By crazy, I mean even though you and your co-workers were hired for your brains, the conditions at work make it very difficult for your brains to be productive.
Do you work in an open area office? Are you expected to respond to emails and phone calls within minutes? Are you expected to multi-task often? Do you have to attend frequent meetings? Does your boss often give you additional work when you are already overloaded? Are you expected to work long hours to meet tight deadlines? Do you regularly work more than 40 hours per week? Are you expected to respond to work-related emails and phone calls when you are at home?
How would you like to work for Basecamp where each employee has a quiet, private, and spacious office space with “library rules”? Their office areas are like libraries. If someone is at their desk, it is assumed that they are working and must not be disturbed. People whisper to each other, and if several people need to work together, there are small meeting rooms where they can collaborate.
At Basecamp, everyone, including the founding partners, works 40 hours per week, 32 hours per week in the summer. They don’t have a sales force because they don’t chase after big contracts in huge organizations.
They have about 100,000 customers, each paying the same monthly fee no matter what size they are. They don’t have goals beyond a timeline about 6 weeks out, no bonuses, no strategic planning.
They discourage FOMO – fear of missing out – and encourage JOMO – joy of missing out. Employees send a summary email of what they worked on to the few people who might need it at the end of each day.
Team leaders write monthly summaries of what their team is working on and what happened in the current month. They believe in a culture of eventual response. People concentrate much better on their work when they are not expected to read or reply to email many times a day. They believe in less – less work and less stuff – so they get more stuff done. In 20 years, they have never once regretted doing less, they have often regretted doing more. Less is always an option.

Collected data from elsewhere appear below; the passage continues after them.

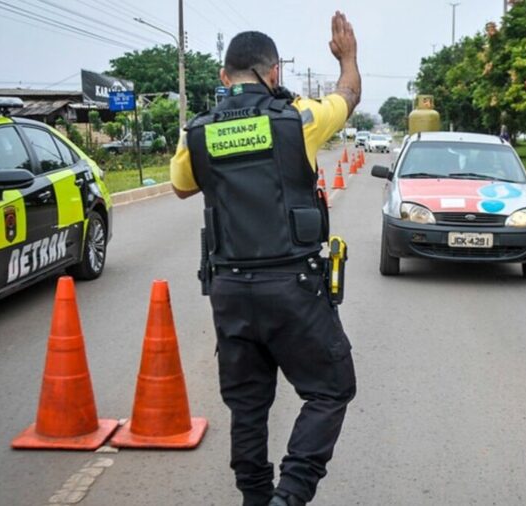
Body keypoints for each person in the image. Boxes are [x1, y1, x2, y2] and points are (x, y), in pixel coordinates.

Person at [169, 12, 361, 506]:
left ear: (222, 77)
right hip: (292, 286)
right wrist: (348, 58)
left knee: (248, 406)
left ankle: (256, 498)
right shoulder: (301, 118)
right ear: (274, 72)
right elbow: (350, 95)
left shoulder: (198, 131)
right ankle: (289, 496)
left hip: (230, 291)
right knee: (331, 387)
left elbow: (181, 187)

But are they profitable? I would say so – all growth has been powered by customer sales since they started over 20 years ago. They have been profitable every year and now have a multi-million dollar annual revenue, and tens of millions of dollars in annual profits.
Although they are in the very competitive software industry, they had no venture capital investment. In 2004, they had 45 accounts signed up, in 2018 they have 2,838,046 accounts signed up. 3,746 businesses signed up last week for the results their project management and team communication software gets for their customers.
Currently, they have a staff of 54 in 30 cities around the world – on every continent and many different time zones.
They work on projects for 6 weeks, then take 2 weeks off from scheduled projects to catch up with other work. They only have meetings as a last resort, but they encourage collaboration and teamwork. They discourage multi-tasking, but encourage concentration for periods of an hour or more, and discourage employees from interrupting each other.
Wherever in the world you work for them, they pay you in the top 10% of market rates for the type of work and your seniority level as if you were in San Francisco, California.
When hiring, they don’t care about qualifications. They look for people different from those they already have, then pay them for one week to complete one project. They only hire the people who produce good work and fit in well with their current employees during that “test” week.
50% of their employees have been with them for 5 years or more. The industry average is 2 years.
They don’t talk about themselves and their employees as family. They do care, and they do help, but they consider themselves as co-workers, as supporters of families, allies of families.
Their employee benefits are amazing. Each employee, who has worked there for over a year, receives a fully paid three-week vacation each year. Fully paid means the company pays for the employees’ vacation flights, the hotels, and everything. They want their employees to really unplug all connection to the company for a real vacation.
From May to September, each employee can take either Friday or Monday off each week. Each employee receives up to $1,000 per year for continuing education. This could be for anything the employee wants to do – take a cooking class, learn to play the banjo, anything they are interested in learning.
The company will match up to $2,000 any amount each employee donates to charity. Each employee has a massage paid for each month, as well as $100 toward any kind of fitness regime. Every third year, each employee receives a 30-day paid sabbatical.
If total profits grow above the previous year, all employees who worked that year receive 25% of the increase.
The owners do not intend to sell the company, but if that changes, 5% of the proceeds of such a sale would be divided among the current employees at the time of the sale.
They want long-term, stable, happy, healthy, hard-working employees who love working at Basecamp and who can get their work done in a 40-hour work week. Check them out at basecamp.com/how-it-works.
This company works to protect and nurture the brains they hire.